Un progetto per combattere il degrado
Ritratto di mavi

Vedere rifiuti di ogni genere abbandonati ai bordi delle strade, soprattutto quelle più isolate, è una oramai una costante che riguarda tanti Comuni della nostra provincia, e non solo.
Diverse sono le Amministrazioni che si stanno muovendo per risolvere questa problematica, tra queste c’è anche Torbole Casaglia con la Giunta guidata da Roberta Sisti che con una delibera ha dato il via lo scorso novembre al progetto “Volontari al Servizio del Territorio – Vo.S.T.”: si tratta di un progetto che intende favorire la partecipazione e coesione sociale del paese valorizzando il contributo volontario dei cittadini, integrare e migliorare i servizi resi ai cittadini attraverso il loro coinvolgimento, realizzare una presenza attiva sul territorio , favorire l’educazione alla convivenza, il rispetto della legalità, la mediazione dei conflitti e il dialogo tra le persone, l’integrazione e l’inclusione sociale.
Il progetto partito in via sperimentale negli ultimi due mesi dello scorso anno ha dato buoni frutti, come ricorda il sindaco Roberta Sisti rivelando che «abbiamo già avuto riscontri positivi: arrivano già molte segnalazioni da parte dei cittadini che devono essere i nostri occhi sparsi sul territorio».
Sono stati una ventina i verbali comminati a chi smaltiva in maniera non corretta la propria immondizia, tutti scoperti grazie alla collaborazione tra la Polizia locale e i volontari.
Ai trasgressori è arrivata la canonica multa da pagare, ma non solo.
L’Amministrazione comunale ha anche voluto imporre a chi è stato colto in flagranza di abbandono un’altra pena: recuperare i rifiuti abbandonati e smaltirli in maniera corretta perché, ricorda il sindaco Sisti, «il nostro obiettivo non è solo quello di individuare e punire i responsabili di atti che degradano il nostro paese, ma anche di cercare di educare i cittadini meno rispettosi alla cura del proprio territorio».
I rifiuti abbandonati, in caso non si trovi il colpevole, vengono recuperati dagli operatori ecologici e smaltiti dal Comune, con un aggravio dei costi per i tutti cittadini.
A Torbole le zone dove si riscontrano più abbandoni sono quelle situate appena fuori dal centro abitato, come la zona industriale, via Cavallera o edifici dismessi ed ormai inagibili dove non c’è controllo.
Tra sacchi di immondizia e materiale di scarto abbandonato in queste zone, c’è solo l’imbarazzo della scelta.
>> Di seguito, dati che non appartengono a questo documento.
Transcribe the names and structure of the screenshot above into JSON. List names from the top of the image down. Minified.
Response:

Situazioni di degrado su cui l’Amministrazione è già intervenuta e su cui l’attenzione resta alta perché, conclude il sindaco Roberta Sisti, «quello della presenza sul territorio e della lotta al degrado è un tema che ci sta particolarmente a cuore».
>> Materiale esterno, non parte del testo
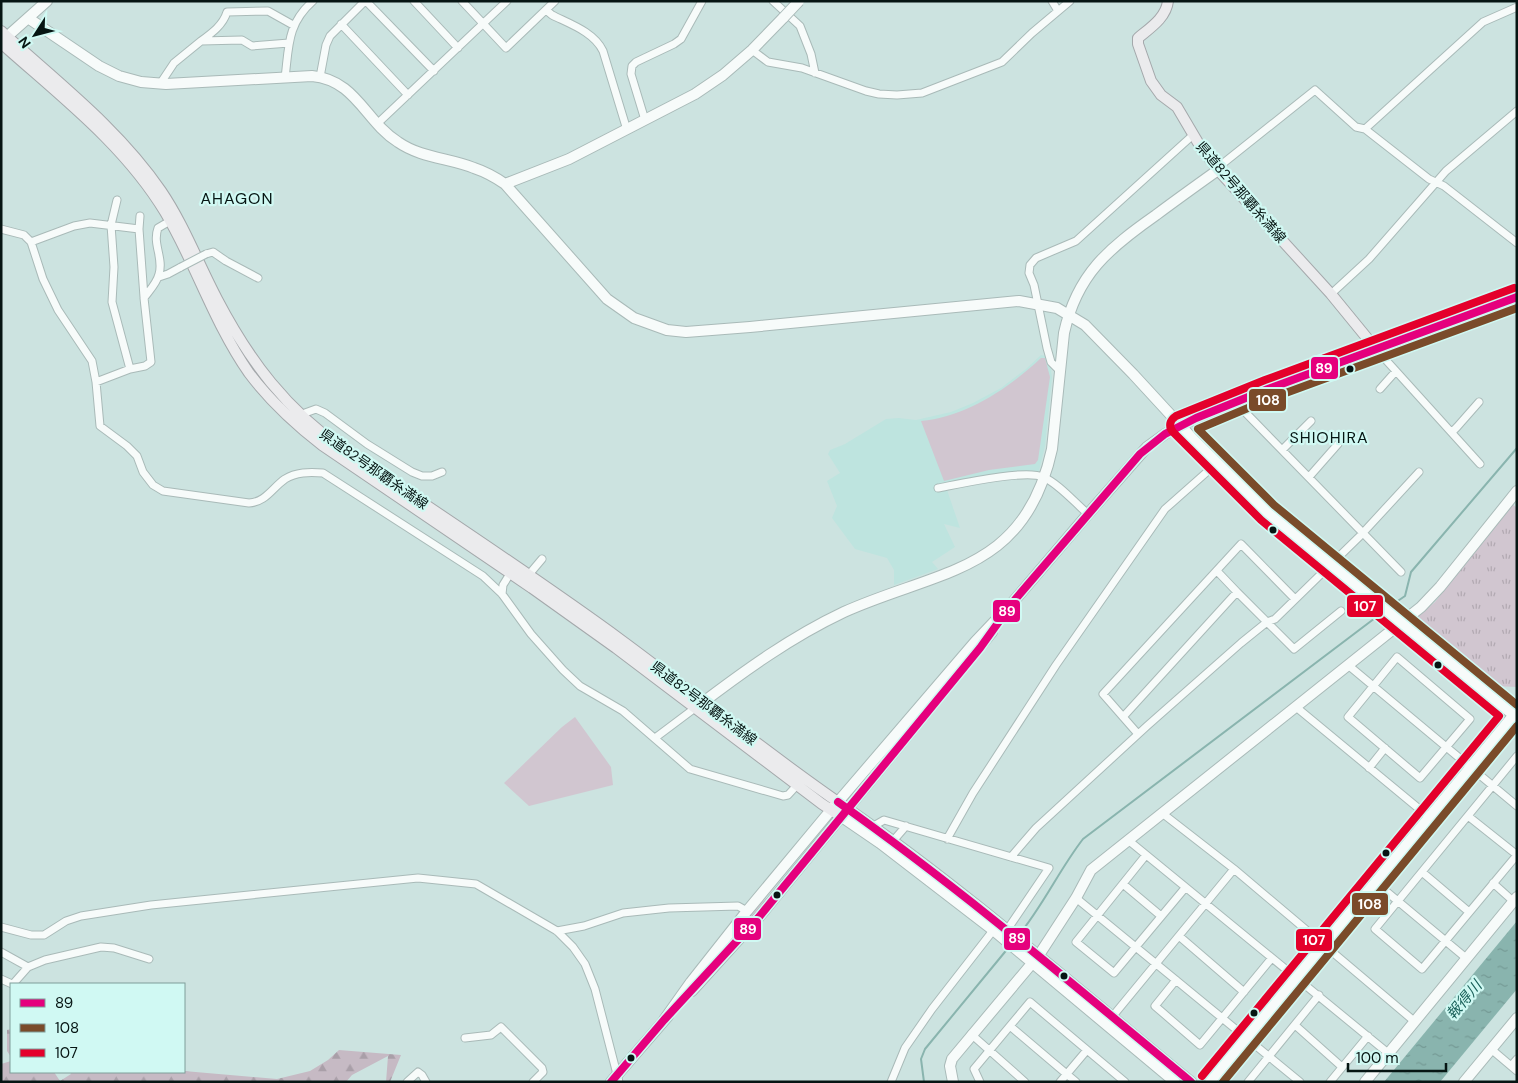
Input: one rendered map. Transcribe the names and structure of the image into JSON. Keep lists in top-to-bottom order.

Il rafforzamento del progetto Vo.S.T. continuerà nei prossimi mesi, sul sito del Comune è possibile informarsi e scaricare il modulo per partecipare.
L’Amministrazione, nella delibera dell’ottobre scorso, ha stabilito le finalità dei volontari, che costituiscono una rete di collegamento tra le attività della Polizia Locale e la cittadinanza, oltre a ricordare che la conoscenza tempestiva dei fenomeni di disagio e degrado urbano può consentire interventi preventivi più efficaci.
I volontari hanno il compito di segnalare le situazioni di degrado rilevate, oltre ad informare, rassicurare ed essere un punto di riferimento per  la cittadinanza, ma non hanno alcun potere sanzionatorio, né possono intervenire con azioni impositive o repressive.